Answer these questions about the excerpted passage:
(a) Roughly how many publications does the writer say they have produced?
(b) Which students has the writer tutored in recent years?
(c) Whom does the writer invite skeptical readers to contact?

Excerpted passage -
◆ ◆ ◆ ◆ ◆ ◆ ◆

To get a clue on how I have arrived at this (my father says miserable, my mom and my wife bite their tongues on the issue) stage in my life you can go through my Curriculum Vitae and perhaps try to avoid some of my Don-Quijote-type mistakes. I have had the great fortune to interact with some of the best physicists around, managing to produce in the process one or two (well, closer to eighty) publications. If cornered I may admit that probably not all of those would meet the Nobel Prize Committee criteria, but I believe that some were bloody good. What's more important, I have always tried to be original. You can go through some recent selected publications or even the entire publication list (In fact, why not download it all as a tested substitute to sleeping pills). It gives a good idea about my research path, where I came from and, with some clever extrapolation code, where I am going.

My ideas about student-advisor relations and my attitude to teaching grew up on the fertile/turbulent soil of my own experience. It may be interesting to psychologists or sociologists of science (and perhaps a window to my soul), and could be looked up here, but I have taken it off for an update recently. I have been tutoring in recent years many Cambridge University undergraduates, A-level, and GCSE students. I have found that there are several ways to win a students' hearts and capture their imgagination. I would like to believe that I have helped most of my tutees to see some light.

Reluctant to take at face value everything that I tell you? Feel free to contact my references, who are some of the people that I have interacted with in my meandering career.

◆ ◆ ◆ ◆ ◆ ◆ ◆

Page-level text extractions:
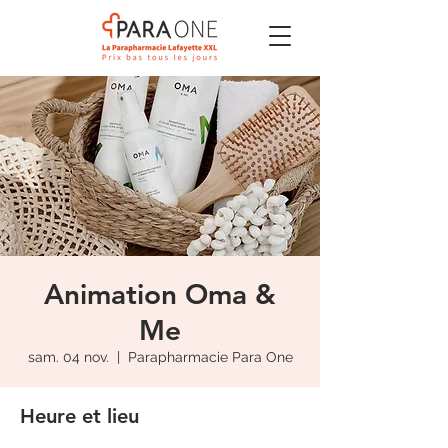
Animation Oma &
Me
sam. 04 nov.
  |  
Parapharmacie Para One
Heure et lieu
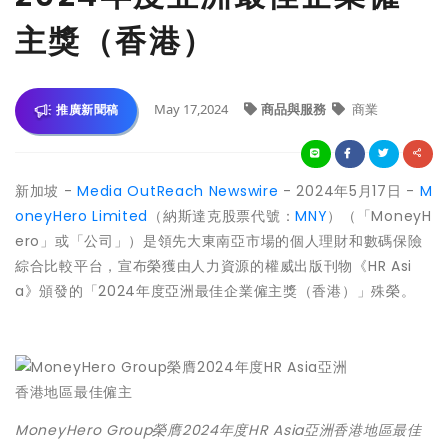
主獎（香港）
May 17,2024
商品與服務
商業
推廣新聞稿
新加坡 -
Media OutReach Newswire
- 2024年5月17日 -
M
oneyHero Limited
（納斯達克股票代號：
MNY
）（「MoneyH
ero」或「公司」）是領先大東南亞市場的個人理財和數碼保險
綜合比較平台，宣布榮獲由人力資源的權威出版刊物《HR Asi
a》頒發的「2024年度亞洲最佳企業僱主獎（香港）」殊榮。
MoneyHero Group榮膺2024年度HR Asia亞洲香港地區最佳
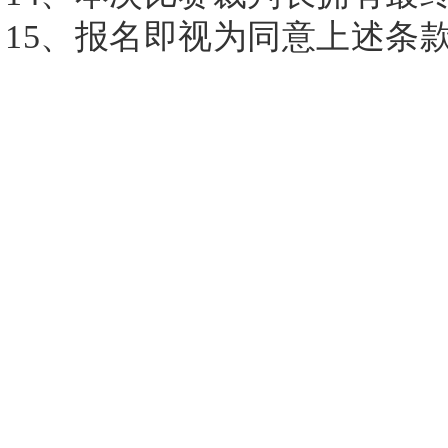
15、报名即视为同意上述条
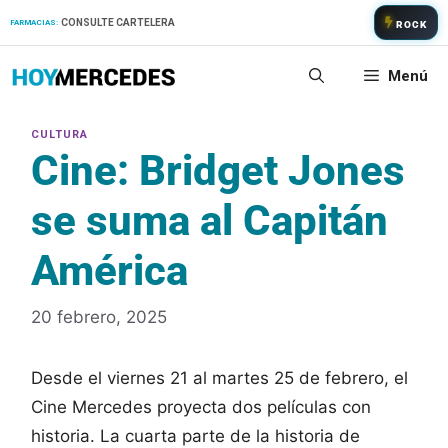
Saltar
CONSULTE CARTELERA
FARMACIAS:
ROCK
al
contenido
Menú
Cine: Bridget Jones
se suma al Capitán
América
20 febrero, 2025
Desde el viernes 21 al martes 25 de febrero, el
Cine Mercedes proyecta dos películas con
historia. La cuarta parte de la historia de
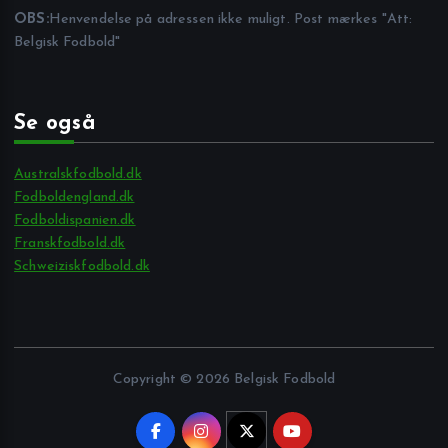
OBS:
Henvendelse på adressen ikke muligt. Post mærkes "Att:
Belgisk Fodbold"
Se også
Australskfodbold.dk
Fodboldengland.dk
Fodboldispanien.dk
Franskfodbold.dk
Schweiziskfodbold.dk
Copyright © 2026 Belgisk Fodbold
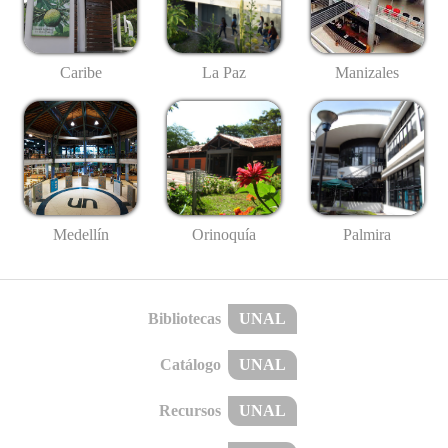
Caribe
La Paz
Manizales
Medellín
Palmira
Orinoquía
Bibliotecas
UNAL
Catálogo
UNAL
Recursos
UNAL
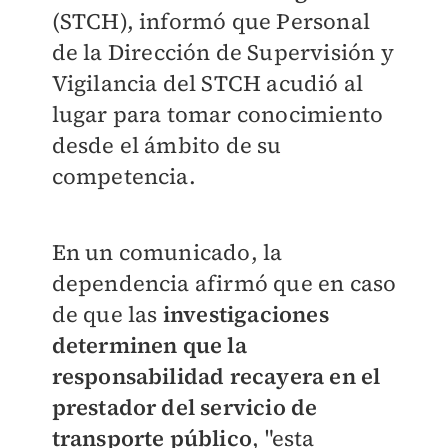
(STCH), informó que Personal
de la Dirección de Supervisión y
Vigilancia del STCH acudió al
lugar para tomar conocimiento
desde el ámbito de su
competencia.
En un comunicado, la
dependencia afirmó que en caso
de que las
investigaciones
determinen que la
responsabilidad recayera en el
prestador del servicio de
transporte público
, "esta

◆ ◆ ◆ ◆ ◆ ◆ ◆

Task solution -
(a) Closer to eighty.
(b) Cambridge University undergraduates, A-level students, and GCSE students.
(c) The writer's references, some of the people the writer has interacted with during their career.